As I continue reading Sylvia Nazar's "Grand Pursuit", I would like to share a couple of facts/thoughts that I have taken from the chapter on Karl Marx:
1. Capital is a product of Labor
When analysing behavior of a firm/factory in a market, modern microeconomic texts (here is a good free one) often treat the capital (K) and the labor (L) as two independent variables (meaning by the "capital" the factory equipment, the raw materials etc.) The labor and the capital are thus respectively the contributions of the workers and the factory owners to the production process, for which they are respectively rewarded by salaries and profits.

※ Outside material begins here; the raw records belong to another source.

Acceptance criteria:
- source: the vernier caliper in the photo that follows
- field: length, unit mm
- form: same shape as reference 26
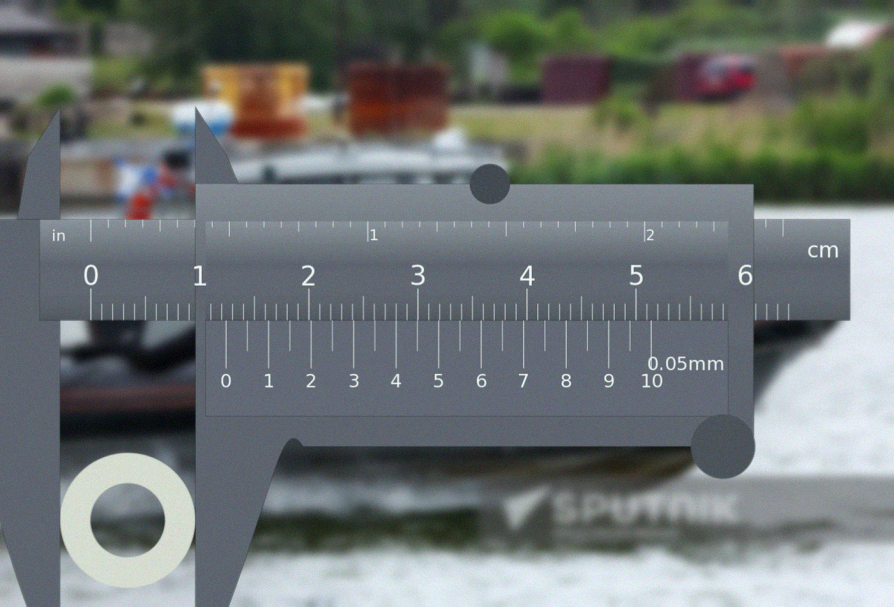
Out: 12.4
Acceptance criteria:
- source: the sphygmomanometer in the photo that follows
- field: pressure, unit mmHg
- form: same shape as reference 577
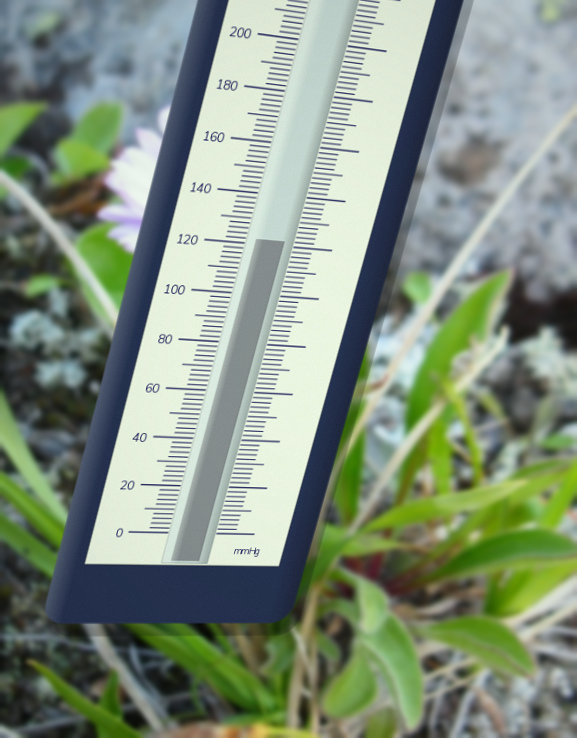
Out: 122
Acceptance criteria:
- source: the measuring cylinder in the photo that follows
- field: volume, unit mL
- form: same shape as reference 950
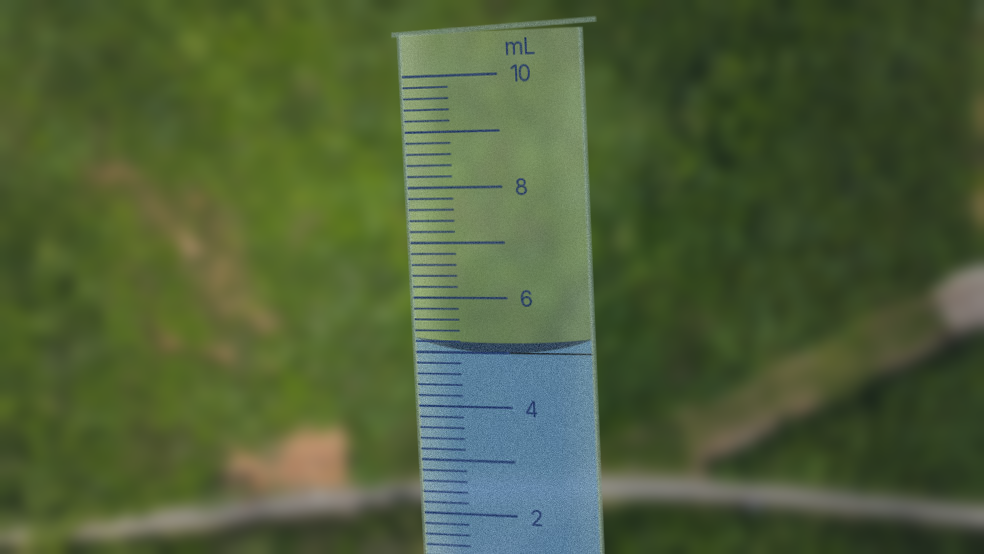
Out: 5
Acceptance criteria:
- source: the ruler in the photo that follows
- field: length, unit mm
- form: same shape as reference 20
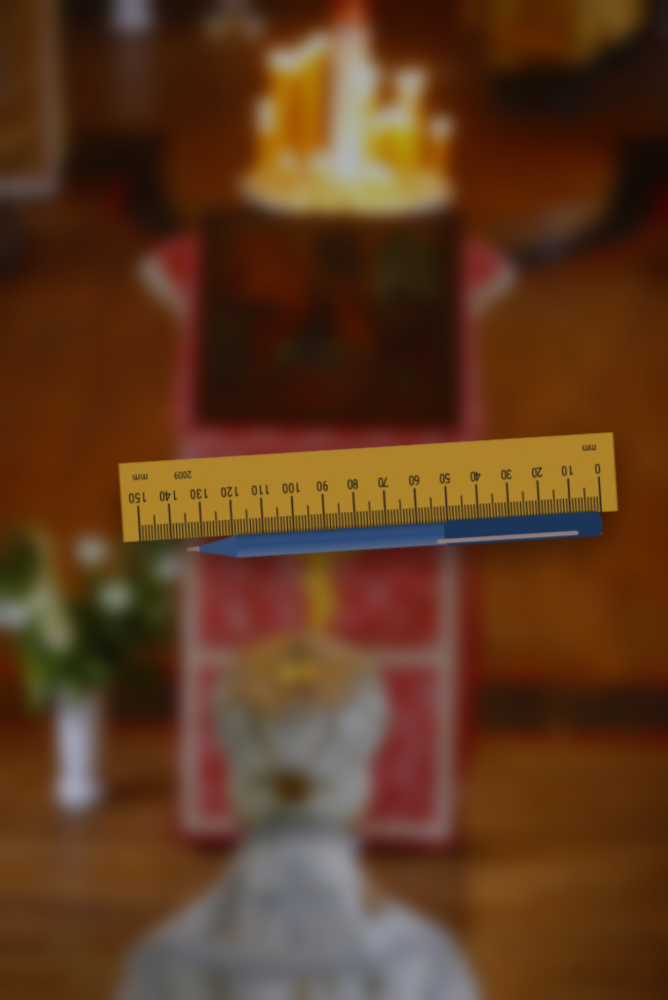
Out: 135
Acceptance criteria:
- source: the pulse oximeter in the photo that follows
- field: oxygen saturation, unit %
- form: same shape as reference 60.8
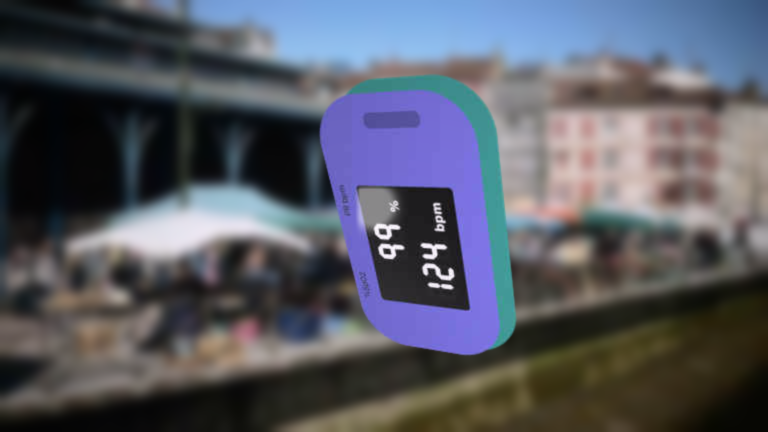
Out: 99
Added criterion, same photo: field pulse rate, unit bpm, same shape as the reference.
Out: 124
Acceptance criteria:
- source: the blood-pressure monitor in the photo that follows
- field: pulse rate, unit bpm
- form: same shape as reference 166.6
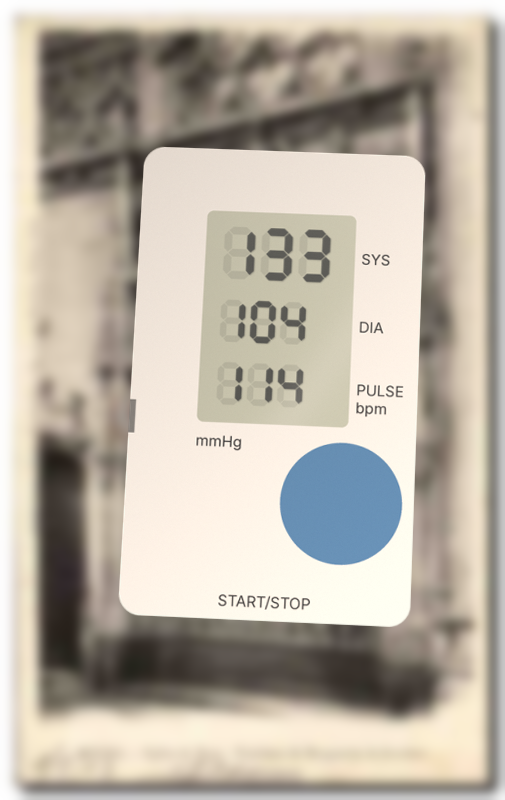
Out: 114
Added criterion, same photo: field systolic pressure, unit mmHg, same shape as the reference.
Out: 133
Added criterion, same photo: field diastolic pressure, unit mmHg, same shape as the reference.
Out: 104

Marx's view was that the capital itself is a product of labor: for example, the factory equipment and the raw materials were also produced by workers elsewhere. Thus, the profit of the factory owners is a part of the workers salary that the owners unfairly expropriate.
This view encounters problems when trying to account for such things as technological innovation, salaries of skilled CEO's, advertizing, etc. - which also increase the firm's revenue. One way would be to include the engineers, who improved the technology, the CEO's and the advertizing specialists among the workers. This would probably save the Marxian point of view... but destroy the very class argument that the salaries of the engineers, the CEO's, and the marketing specialists are undeserved.
2. Diminishing salary
Labor market, like any market, implies equilibration of price between the labor suppliers (workers) and the labor consumers (firms). The price in this case is called "salary". Lowering salaries is problematic for obvious social reasons. There are at least two mechanisms to inexplicitly lower salary and bring in equilibrium labor supply and labor demand:
i) Not raising the nominal salary in conditions of inflation, which means that the real salary is lowered.
ii) Increasing the productivity of workers, i.e. making them produce more for the same salary. This is not necessarily achieved by forcing the workers to work harder: for example, the factory owner may install a conveyor line that would increase the productivity of the factory without the owner having to hire more workers or having to raise the nominal salaries. Thus, in Marx's view, the technological innovation necessarily leads to effective lowering of the workers salary and their standard of living - the process that must result in a Social Revolution.